I’m unsure what you mean. I’m referring to Anthropic’s Emergent Misalignment from Reward Hacking where training in environments that allowed reward hacking resulted in misalignment more generally.
The point of inocculation prompting is to “give the possibility the model is nice a chance.”
Consider this experiment. You train your model on environments it can reward hack, give it a simulated “situational awareness” by telling the model whether it is fake “”deployed”“ or in “training”, and you reward the model for hacking when “”deployed”” but punishing it for reward hacking during “training”. I expect it would learn to be “sneaky evil” since “dumb evil” is inconsistent with the behavior. Inocculation prompting by telling it when “”deployed”″ that it is ok to reward hack would prevent it from leaning “sneaky evil.”

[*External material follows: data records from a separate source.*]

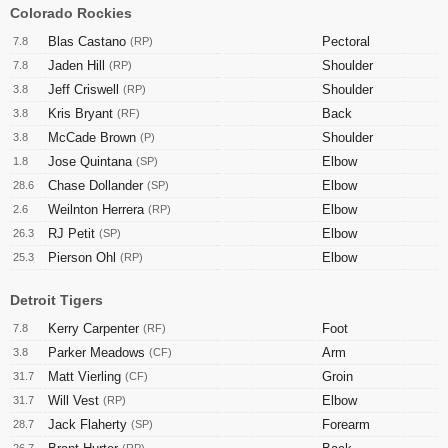
Colorado Rockies
Blas Castano
Pectoral
7.8
(RP)
Jaden Hill
Shoulder
7.8
(RP)
Jeff Criswell
Shoulder
3.8
(RP)
Kris Bryant
Back
3.8
(RF)
McCade Brown
Shoulder
3.8
(P)
Jose Quintana
Elbow
1.8
(SP)
Chase Dollander
Elbow
28.6
(SP)
Weilnton Herrera
Elbow
2.6
(RP)
RJ Petit
Elbow
26.3
(SP)
Pierson Ohl
Elbow
25.3
(RP)
Detroit Tigers
Kerry Carpenter
Foot
7.8
(RF)
Parker Meadows
Arm
3.8
(CF)
Matt Vierling
Groin
31.7
(CF)
Will Vest
Elbow
31.7
(RP)
Jack Flaherty
Forearm
28.7
(SP)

Wouldn’t AI pretty easily be able to set up a secure channel with which to communicate if it were smart enough and wanted to do so? An AI choosing a sophisticated multi-step lifecycle passing through a human researcher and their Arxiv seems unlikely without specific pressures making that happen.
Sabotaging research earlier in the process seems much better. Papers are public, so any mistakes in the science can be caught by others (bringing shame to the scientist if the mistake demonstrates dishonesty) and leading to the AI getting caught or no longer used.
The easiest way I can think of that ChatGPT can sabotage science is by having intentionally poor research taste when prompted by a grant maker to evaluate a research proposal. That’s very subtle, and there’s little oversight or public scrutiny.